Not really. It's only true if the bits are uncorrelated, and you can acquire additional bits of information. I don't see how you can go from "this guy on the internet lives near Albuquerque, New Mexico" to "this guy is Walter Hartwell White, and lives at 308 Negra Arroyo Lane, Albuquerque, New Mexico, 87104" without massive opsec failures.
If you want to extend the analogy, Gus Fring's threat model for RFP contractors at the superlab required flying people into the United States and driving them for days before reaching the final destination. i.e. If you aren't selected for the final proposal, the most you should know is the lab is "somewhere reachable by driving from the United States".

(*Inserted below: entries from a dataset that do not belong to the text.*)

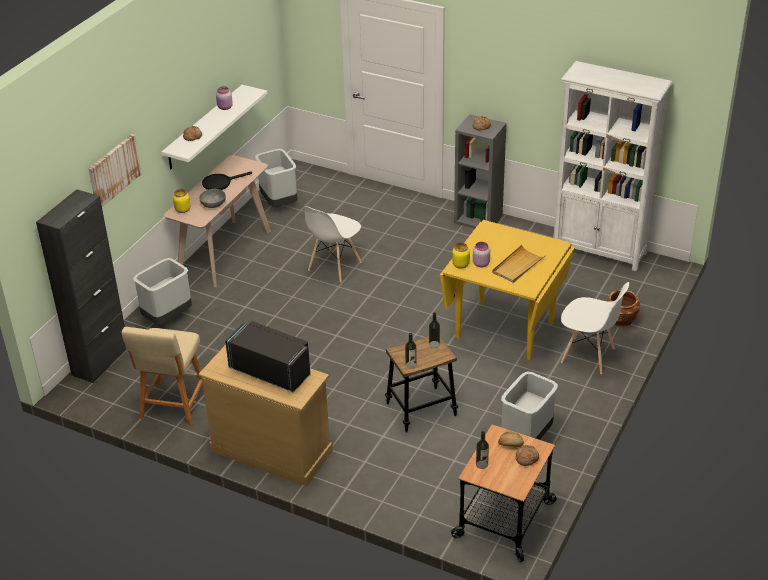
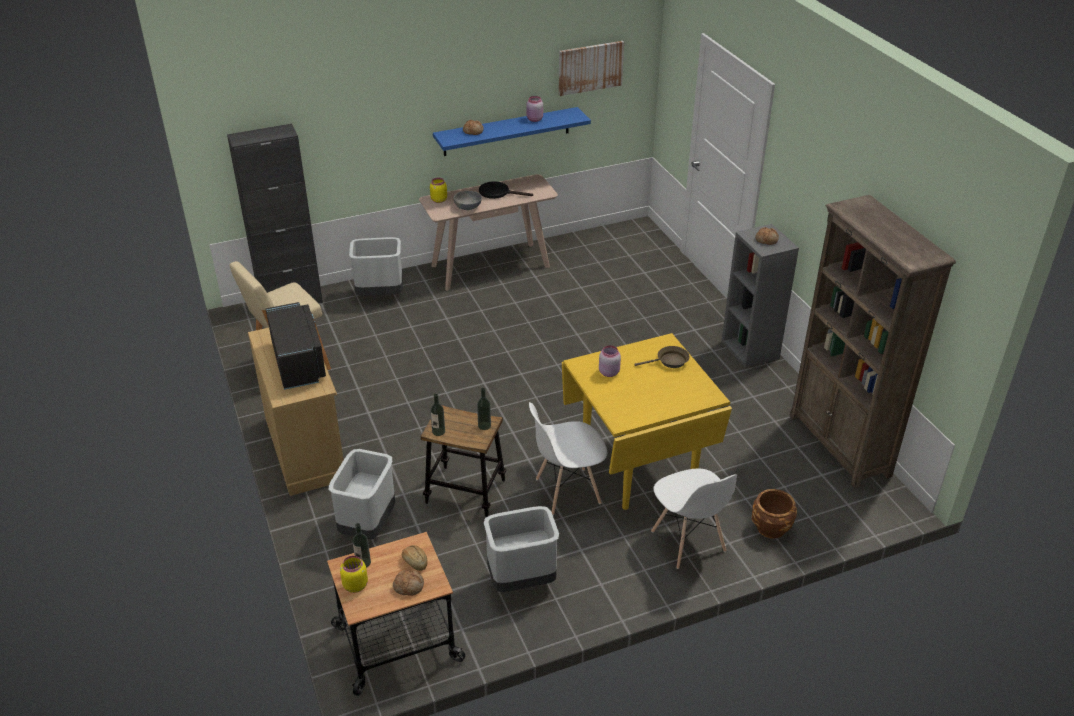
camera: 40 degrees right, 0 degrees up
picture [88,134,141,207] -> picture moved to [559,41,624,96]
white shelf [161,85,268,169] -> blue shelf [433,107,591,156]
grey trash can [255,149,297,207] -> grey trash can moved to [329,449,395,539]
white chair [304,206,362,282] -> white chair moved to [529,402,607,515]
yellow jar [452,243,470,269] -> yellow jar moved to [340,556,368,593]
beige tray [492,245,546,283] -> none
white bookcase [554,61,673,271] -> brown bookcase [790,195,956,489]
none -> brown frying pan [634,346,690,368]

Locating the superlab to within 800 miles would break Gus' threat model.
Combined with the information the police have, which is that a new form of "blue meth" is spreading across the American southwest, a reasonable conclusion would be that the "underground superlab" is where the meth is being manufactured. It's independent corrobation of a major manufacturing operation occurring in the United States in the exact region where a new drug is taking off.
This is useful, since it helps rule out the meth being smuggled in from Mexico. It also makes the lab a high priority target, because a DEA agent investigating doesn't need to liaise with a foreign government, and you can secure a domestic prosecution + American prison time instead of attempting to extradite the cooks.
It also allows me to send a detailed memo about the superlab to ASAC Schrader's office in Albuquerque telling him about a threat in his jurisdiction, rather than circulating a brief summary about this superlab in the weekly intelligence briefing sent to all high-ranking DEA officials they probably don't read.
You can plot the timestamps of every message, read receipt and emoji reaction, which gives you the timezone and hints at work schedule, commute duration and vacations.
Often people will post photos or have profile pictures.
Say you have a photo taken at a random mcdonalds. That'd be 36'000 locations. Imagine cloudflare location and timezone help you narrow it down to new mexico. That's 80 locations. Small enough that you can look at every single one using street view and check where the photo actually was taken.
Now you can subpoena the McDonald's cctv footage and figure out who sent that picture.
You can almost certainly narrow down the McDonalds with a wide variety of things - this example is fairly contrived.
If you can see outside of the McDonalds for street view to be usable, you're almost certainly able to determine what country it is in, and potentially the exact location, depending on what is visible outside.
If it's a picture that shows the menu, well, street view isn't likely to be super useful, but you'd have a trivial time figuring out what country it is in at that point - menus vary from country to country, even when they are still in English.
New Mexico has relatively few McDonald's restaurants because New Mexico has a fairly low population - only 2.1m for the whole state. With that in mind, it seems unlikely that that Cloudflare has a close enough POP for you to be able to specifically decide it's NM.
If I can see enough for Street View to be able to confirm location, it seems like I can just search via the data there and get far more narrowed down results. If I can see a Burger King and a Best Buy outside from the picture, I can just use one of the many mapping services with APIs to get a list of all McDonalds locations within a tenth of a mile of a Burger King and Best Buy and look through a smaller list. If I'm confident of the time zone, like you suggest we should be able to be, then that's an even smaller list.
I'm not saying this attack is useless by any means, but I don't see a world where the sharing of the pictures to begin with isn't the most significant opsec failure and doesn't open you up to being de-anonymized in a myriad of other ways.
>Often people will post photos or have profile pictures.
>Say you have a photo taken at a random mcdonalds. That'd be 36'000 locations. Imagine cloudflare location and timezone help you narrow it down to new mexico. That's 80 locations. Small enough that you can look at every single one using street view and check where the photo actually was taken.
Sounds like the bigger opsec failure is posting the pictures, and the leaking the cloudflare POP only makes the search slightly easier.
Repeat the attack daily for a few weeks and you might get a pattern of movement. Of course if the target hasn’t left their general area then this won’t help. But if you’re a nation state watching a target move between multiple international locations, you could match this up with passport travel data to significantly reduce the anonymity set.
Seems contrived. What type of a person cares about deanonymization attacks and nation-states trying to find him, but doesn't have an always-on VPN? Even without this attack, not using a VPN means you're 1 wrong click/tap away (if you accidentally clicked on a link) from leaking your IP.
Right, agreed that VPN is the primary mitigation against this from a user perspective. But opsec is hard, especially when the attack can be triggered by a notification when the victim might not be expecting it and might not have VPN enabled (e.g. maybe they only enable VPN when using Discord).
(But notifications are already a bad idea for opsec anyway.)
That's why the attack is contrived. If you have poor opsec you don't need need this attack at all. You can probably get the victim's exact IP by getting him to click on a link, or sending him an email. If he has good opsec he's going to be using a VPN that renders this attack useless. For this attack to be valuable you need a guy who has such good opsec that you can't get his location any other way, but for whatever reason isn't using an always-online VPN.